Pile of cash. Shutterstock
Pile of cash. Shutterstock

Last week, for most Americans, represented Tax Freedom Day -- meaning you spent all of January, February, March and roughly half of April -- paying Uncle Sam.

But now that your taxes are paid, where does the money go?

This year, according to Office of Management and Budget figures, Washington will collect $26,198 per household -- but spend $33,054. That $6,856 gap is what Congress put on a credit card.

More than a third goes to Social Security and Medicare. A typical couple retiring today pays $543,000 into Social Security, but will take out $616,000 in benefits, according to an Urban Institute study. Medicare: $140,000 in, $420,000 out.

"We would have to more than double family taxes just to pay the benefits that have been promised," said Manhattan Institute economist Brian Riedl. "And it is only getting worse with 74 million boomers retiring at the rate of 10,000 a day."

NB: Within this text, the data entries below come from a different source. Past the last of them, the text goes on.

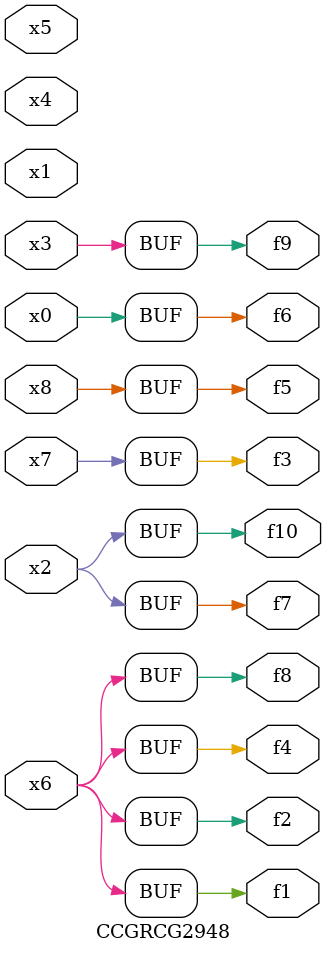
<source format=v>
module CCGRCG2948(
	input x0, x1, x2, x3, x4, x5, x6, x7, x8,
	output f1, f2, f3, f4, f5, f6, f7, f8, f9, f10
);
	assign f1 = x6;
	assign f2 = x6;
	assign f3 = x7;
	assign f4 = x6;
	assign f5 = x8;
	assign f6 = x0;
	assign f7 = x2;
	assign f8 = x6;
	assign f9 = x3;
	assign f10 = x2;
endmodule

</source>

Congressional generosity also extends to many social programs -- food stamps, Medicaid, welfare. Currently, the anti- poverty budget costs $6,112 a year per household, considerably more than the $5,100 spent on the military, which has actually fallen since the height of the War on Terror following 9/11.

"Defense spending was half the federal budget in the 1960s, 30 percent in 1980s. Right now, it's only 15 percent headed down to 12 percent," Riedl said. "So defense spending is actually making a smaller imprint on your family's spending than it used to."

But decades of overspending has taken a toll elsewhere. Interest on the national debt is 7 percent of the budget, or almost $2,500 a year per household.

"Interest is the ticking time bomb," Riedl said. "You have soaring deficits and interest rates that are about to go up. This year, it's $2,500. In a decade, it will be $10,000 in taxes if interest rates rise significantly, which most economists will not be surprised to see."

The rest of your $33,000 pays for veterans ($1,300), federal pensions ($1,000), homeland security ($546) education ($537), the Food and Drug Administration ($533), highways ($487) and foreign aid ($371).

Despite "pay-as-you-go rules," federal spending grew $5,000 per household the last decade and the Congressional Budget Office projects it will rise another $9,000 the next decade. The problem is entitlements.

Congress now votes on only one-third of the budget that is discretionary. The other two-thirds of spending is on autopilot, cost of living increases built into social-support programs, making a 'balanced budget' nearly politically impossible.

"It's really difficult when seniors are going to spend one-third of their adult lives in taxpayer-funded retirement and we're squeezing out every other priority that goes to those under 65," Riedl said.

So while it's natural to complain about how much you pay in taxes, the fact is most Americans will get back more than they put it, but only realize it after they retire.